Impressed by these considerations, Kionka advances the hypothesis that gout is due to:

(1) Functional changes in the liver, a depressed urea-ferment action.

(2) A deficient uric acid excretion by the kidney, possibly due to the changed uric acid combinations in the blood.

(3) These pathological conditions may be “hereditary” or “acquired,” from overeating, alcohol, lead, etc.

In other words, given deficient action of the urea ferment in the liver, then more glycocoll will be present in the blood-stream, and the uric acid may be thrown out of solution.[7]

For it is possible, as Kionka suggests, that normally uric acid, on its way to urea, may pass through a glycocoll stage. Now, in the gouty individual the glycocoll may not be entirely transformed to urea, and its excess in the tissue fluids may lead to uric acid deposits. Perhaps, as Walker Hall observes, “since hepatic deficiency is generally admitted in the gouty, diminished destruction of uric acid and glycocoll may go hand in hand.”
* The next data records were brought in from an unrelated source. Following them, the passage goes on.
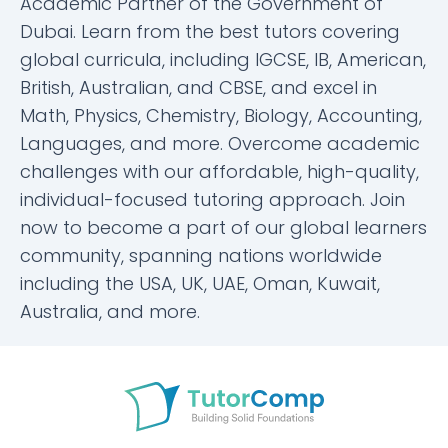
Academic Partner of the Government of
Dubai. Learn from the best tutors covering
global curricula, including IGCSE, IB, American,
British, Australian, and CBSE, and excel in
Math, Physics, Chemistry, Biology, Accounting,
Languages, and more. Overcome academic
challenges with our affordable, high-quality,
individual-focused tutoring approach. Join
now to become a part of our global learners
community, spanning nations worldwide
including the USA, UK, UAE, Oman, Kuwait,
Australia, and more.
In healthy cartilage glycocoll is undemonstrable. But, according to Kionka, if bruised or damaged, a considerable amount thereof is formed. Now, when blood, rich in uric acid, circulates through injured cartilage, the presence of glycocoll favours precipitation of the urates, a possible explanation of the formation of tophi. Unfortunately for the valency of this theory, Aberhalden and Schittenhelm show that the methods employed by Frey, to isolate glycocoll from cartilage, were such as yield errors which would quite account for the amount obtained by this worker. They, therefore, deny the presence of glycocoll in damaged cartilages. But, in conclusion, Kionka’s plea for a primary hepatic functional disability derives colour from the fact that the drugs which have gained most approval in the treatment of gout are those which increase the quantity of bile without augmenting the amount of bile acids; and the which are excreted in combination with glycocoll, for instance, salicyclic acid combines with glycocoll, and is excreted as salicyluric acid, and benzoic acid, which combines with glycocoll to form hippuric acid. Albeit, we must not overlook the fact that the presence of glycocoll is not peculiar to gouty urine, but, as shown by Walker Hall and Embden, is met with in other disorders. The glycocoll hypothesis as to the origin of gout is, though attractive, therefore still unproven.